3月は新年度を前に、年金額や各種給付制度の内容を確認しておきたい時期です。
物価上昇が続く中で、年金収入を中心に生活する世帯では、これまでと同じ感覚では家計が回りにくくなっていると感じる場面もあるのではないでしょうか。
こうした中で重要になるのが「年金生活者支援給付金」です。この制度は、一定の所得以下の年金受給者に対して年金に上乗せして支給されるもので、偶数月の年金支給日に振り込まれます。

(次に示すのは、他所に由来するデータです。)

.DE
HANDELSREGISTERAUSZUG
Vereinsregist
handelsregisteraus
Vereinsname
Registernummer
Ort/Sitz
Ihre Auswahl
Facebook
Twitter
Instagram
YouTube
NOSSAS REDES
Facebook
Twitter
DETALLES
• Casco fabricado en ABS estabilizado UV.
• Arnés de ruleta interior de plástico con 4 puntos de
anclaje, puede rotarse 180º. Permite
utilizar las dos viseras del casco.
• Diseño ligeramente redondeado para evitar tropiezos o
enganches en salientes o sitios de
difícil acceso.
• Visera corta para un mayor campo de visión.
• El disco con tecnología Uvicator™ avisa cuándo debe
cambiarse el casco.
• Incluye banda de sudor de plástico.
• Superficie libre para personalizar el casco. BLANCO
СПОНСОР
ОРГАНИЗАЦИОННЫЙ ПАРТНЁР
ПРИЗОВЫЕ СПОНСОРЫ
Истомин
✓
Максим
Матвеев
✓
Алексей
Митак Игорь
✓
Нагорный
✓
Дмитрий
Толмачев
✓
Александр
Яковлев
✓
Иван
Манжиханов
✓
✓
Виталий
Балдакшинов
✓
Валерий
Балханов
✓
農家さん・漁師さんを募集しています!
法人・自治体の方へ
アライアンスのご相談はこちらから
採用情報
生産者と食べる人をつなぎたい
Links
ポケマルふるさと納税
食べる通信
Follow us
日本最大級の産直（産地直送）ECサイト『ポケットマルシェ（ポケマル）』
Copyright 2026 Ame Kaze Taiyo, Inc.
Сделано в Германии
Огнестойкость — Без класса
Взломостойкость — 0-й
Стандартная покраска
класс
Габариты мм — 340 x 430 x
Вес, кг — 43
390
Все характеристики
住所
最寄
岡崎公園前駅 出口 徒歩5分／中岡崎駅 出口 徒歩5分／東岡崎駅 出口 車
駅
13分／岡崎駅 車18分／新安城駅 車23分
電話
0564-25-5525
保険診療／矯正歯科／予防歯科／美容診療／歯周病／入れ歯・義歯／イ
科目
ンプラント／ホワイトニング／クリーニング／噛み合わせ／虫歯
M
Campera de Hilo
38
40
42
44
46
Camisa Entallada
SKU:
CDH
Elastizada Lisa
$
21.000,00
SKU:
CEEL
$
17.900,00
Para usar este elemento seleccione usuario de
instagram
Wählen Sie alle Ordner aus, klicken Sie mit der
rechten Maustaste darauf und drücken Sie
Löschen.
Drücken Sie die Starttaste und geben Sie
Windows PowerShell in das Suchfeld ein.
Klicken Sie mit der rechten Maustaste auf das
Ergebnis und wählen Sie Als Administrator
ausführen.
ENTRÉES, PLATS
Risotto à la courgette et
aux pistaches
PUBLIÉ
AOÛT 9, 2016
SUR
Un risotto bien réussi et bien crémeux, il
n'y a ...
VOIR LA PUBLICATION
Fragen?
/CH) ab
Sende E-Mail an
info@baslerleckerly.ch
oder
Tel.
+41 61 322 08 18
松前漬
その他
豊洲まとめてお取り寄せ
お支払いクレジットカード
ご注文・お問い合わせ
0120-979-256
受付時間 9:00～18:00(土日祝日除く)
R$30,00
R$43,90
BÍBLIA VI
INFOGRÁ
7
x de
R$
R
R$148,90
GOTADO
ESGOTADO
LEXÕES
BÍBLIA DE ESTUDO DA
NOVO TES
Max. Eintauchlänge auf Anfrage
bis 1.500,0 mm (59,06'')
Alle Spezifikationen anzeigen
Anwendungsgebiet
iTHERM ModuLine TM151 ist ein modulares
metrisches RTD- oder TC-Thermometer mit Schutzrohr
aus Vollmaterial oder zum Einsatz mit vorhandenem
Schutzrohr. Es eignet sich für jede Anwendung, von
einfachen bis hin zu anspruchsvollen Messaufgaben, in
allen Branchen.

次の支給日は4月15日ですが、対象条件や申請状況によって受給可否が分かれます。本記事では、給付額や対象条件、申請方法について整理します。
1. 年金額には個人差がある|平均と実態から見る収入の違い
厚生労働省「令和6年度 厚生年金保険・国民年金事業の概況」によると、公的年金の平均月額は国民年金(老齢基礎年金)で5万円台、厚生年金(国民年金部分も含む)で15万円台です。
ただしグラフのように、厚生年金を月額30万円以上受け取っている人もいれば、国民年金・厚生年金ともに月額3万円未満となる人まで、幅広い受給額ゾーンにちらばっています。
年金とその他の所得を含めても一定基準以下の所得となる場合、「年金生活者支援給付金」の支給対象となる可能性があります。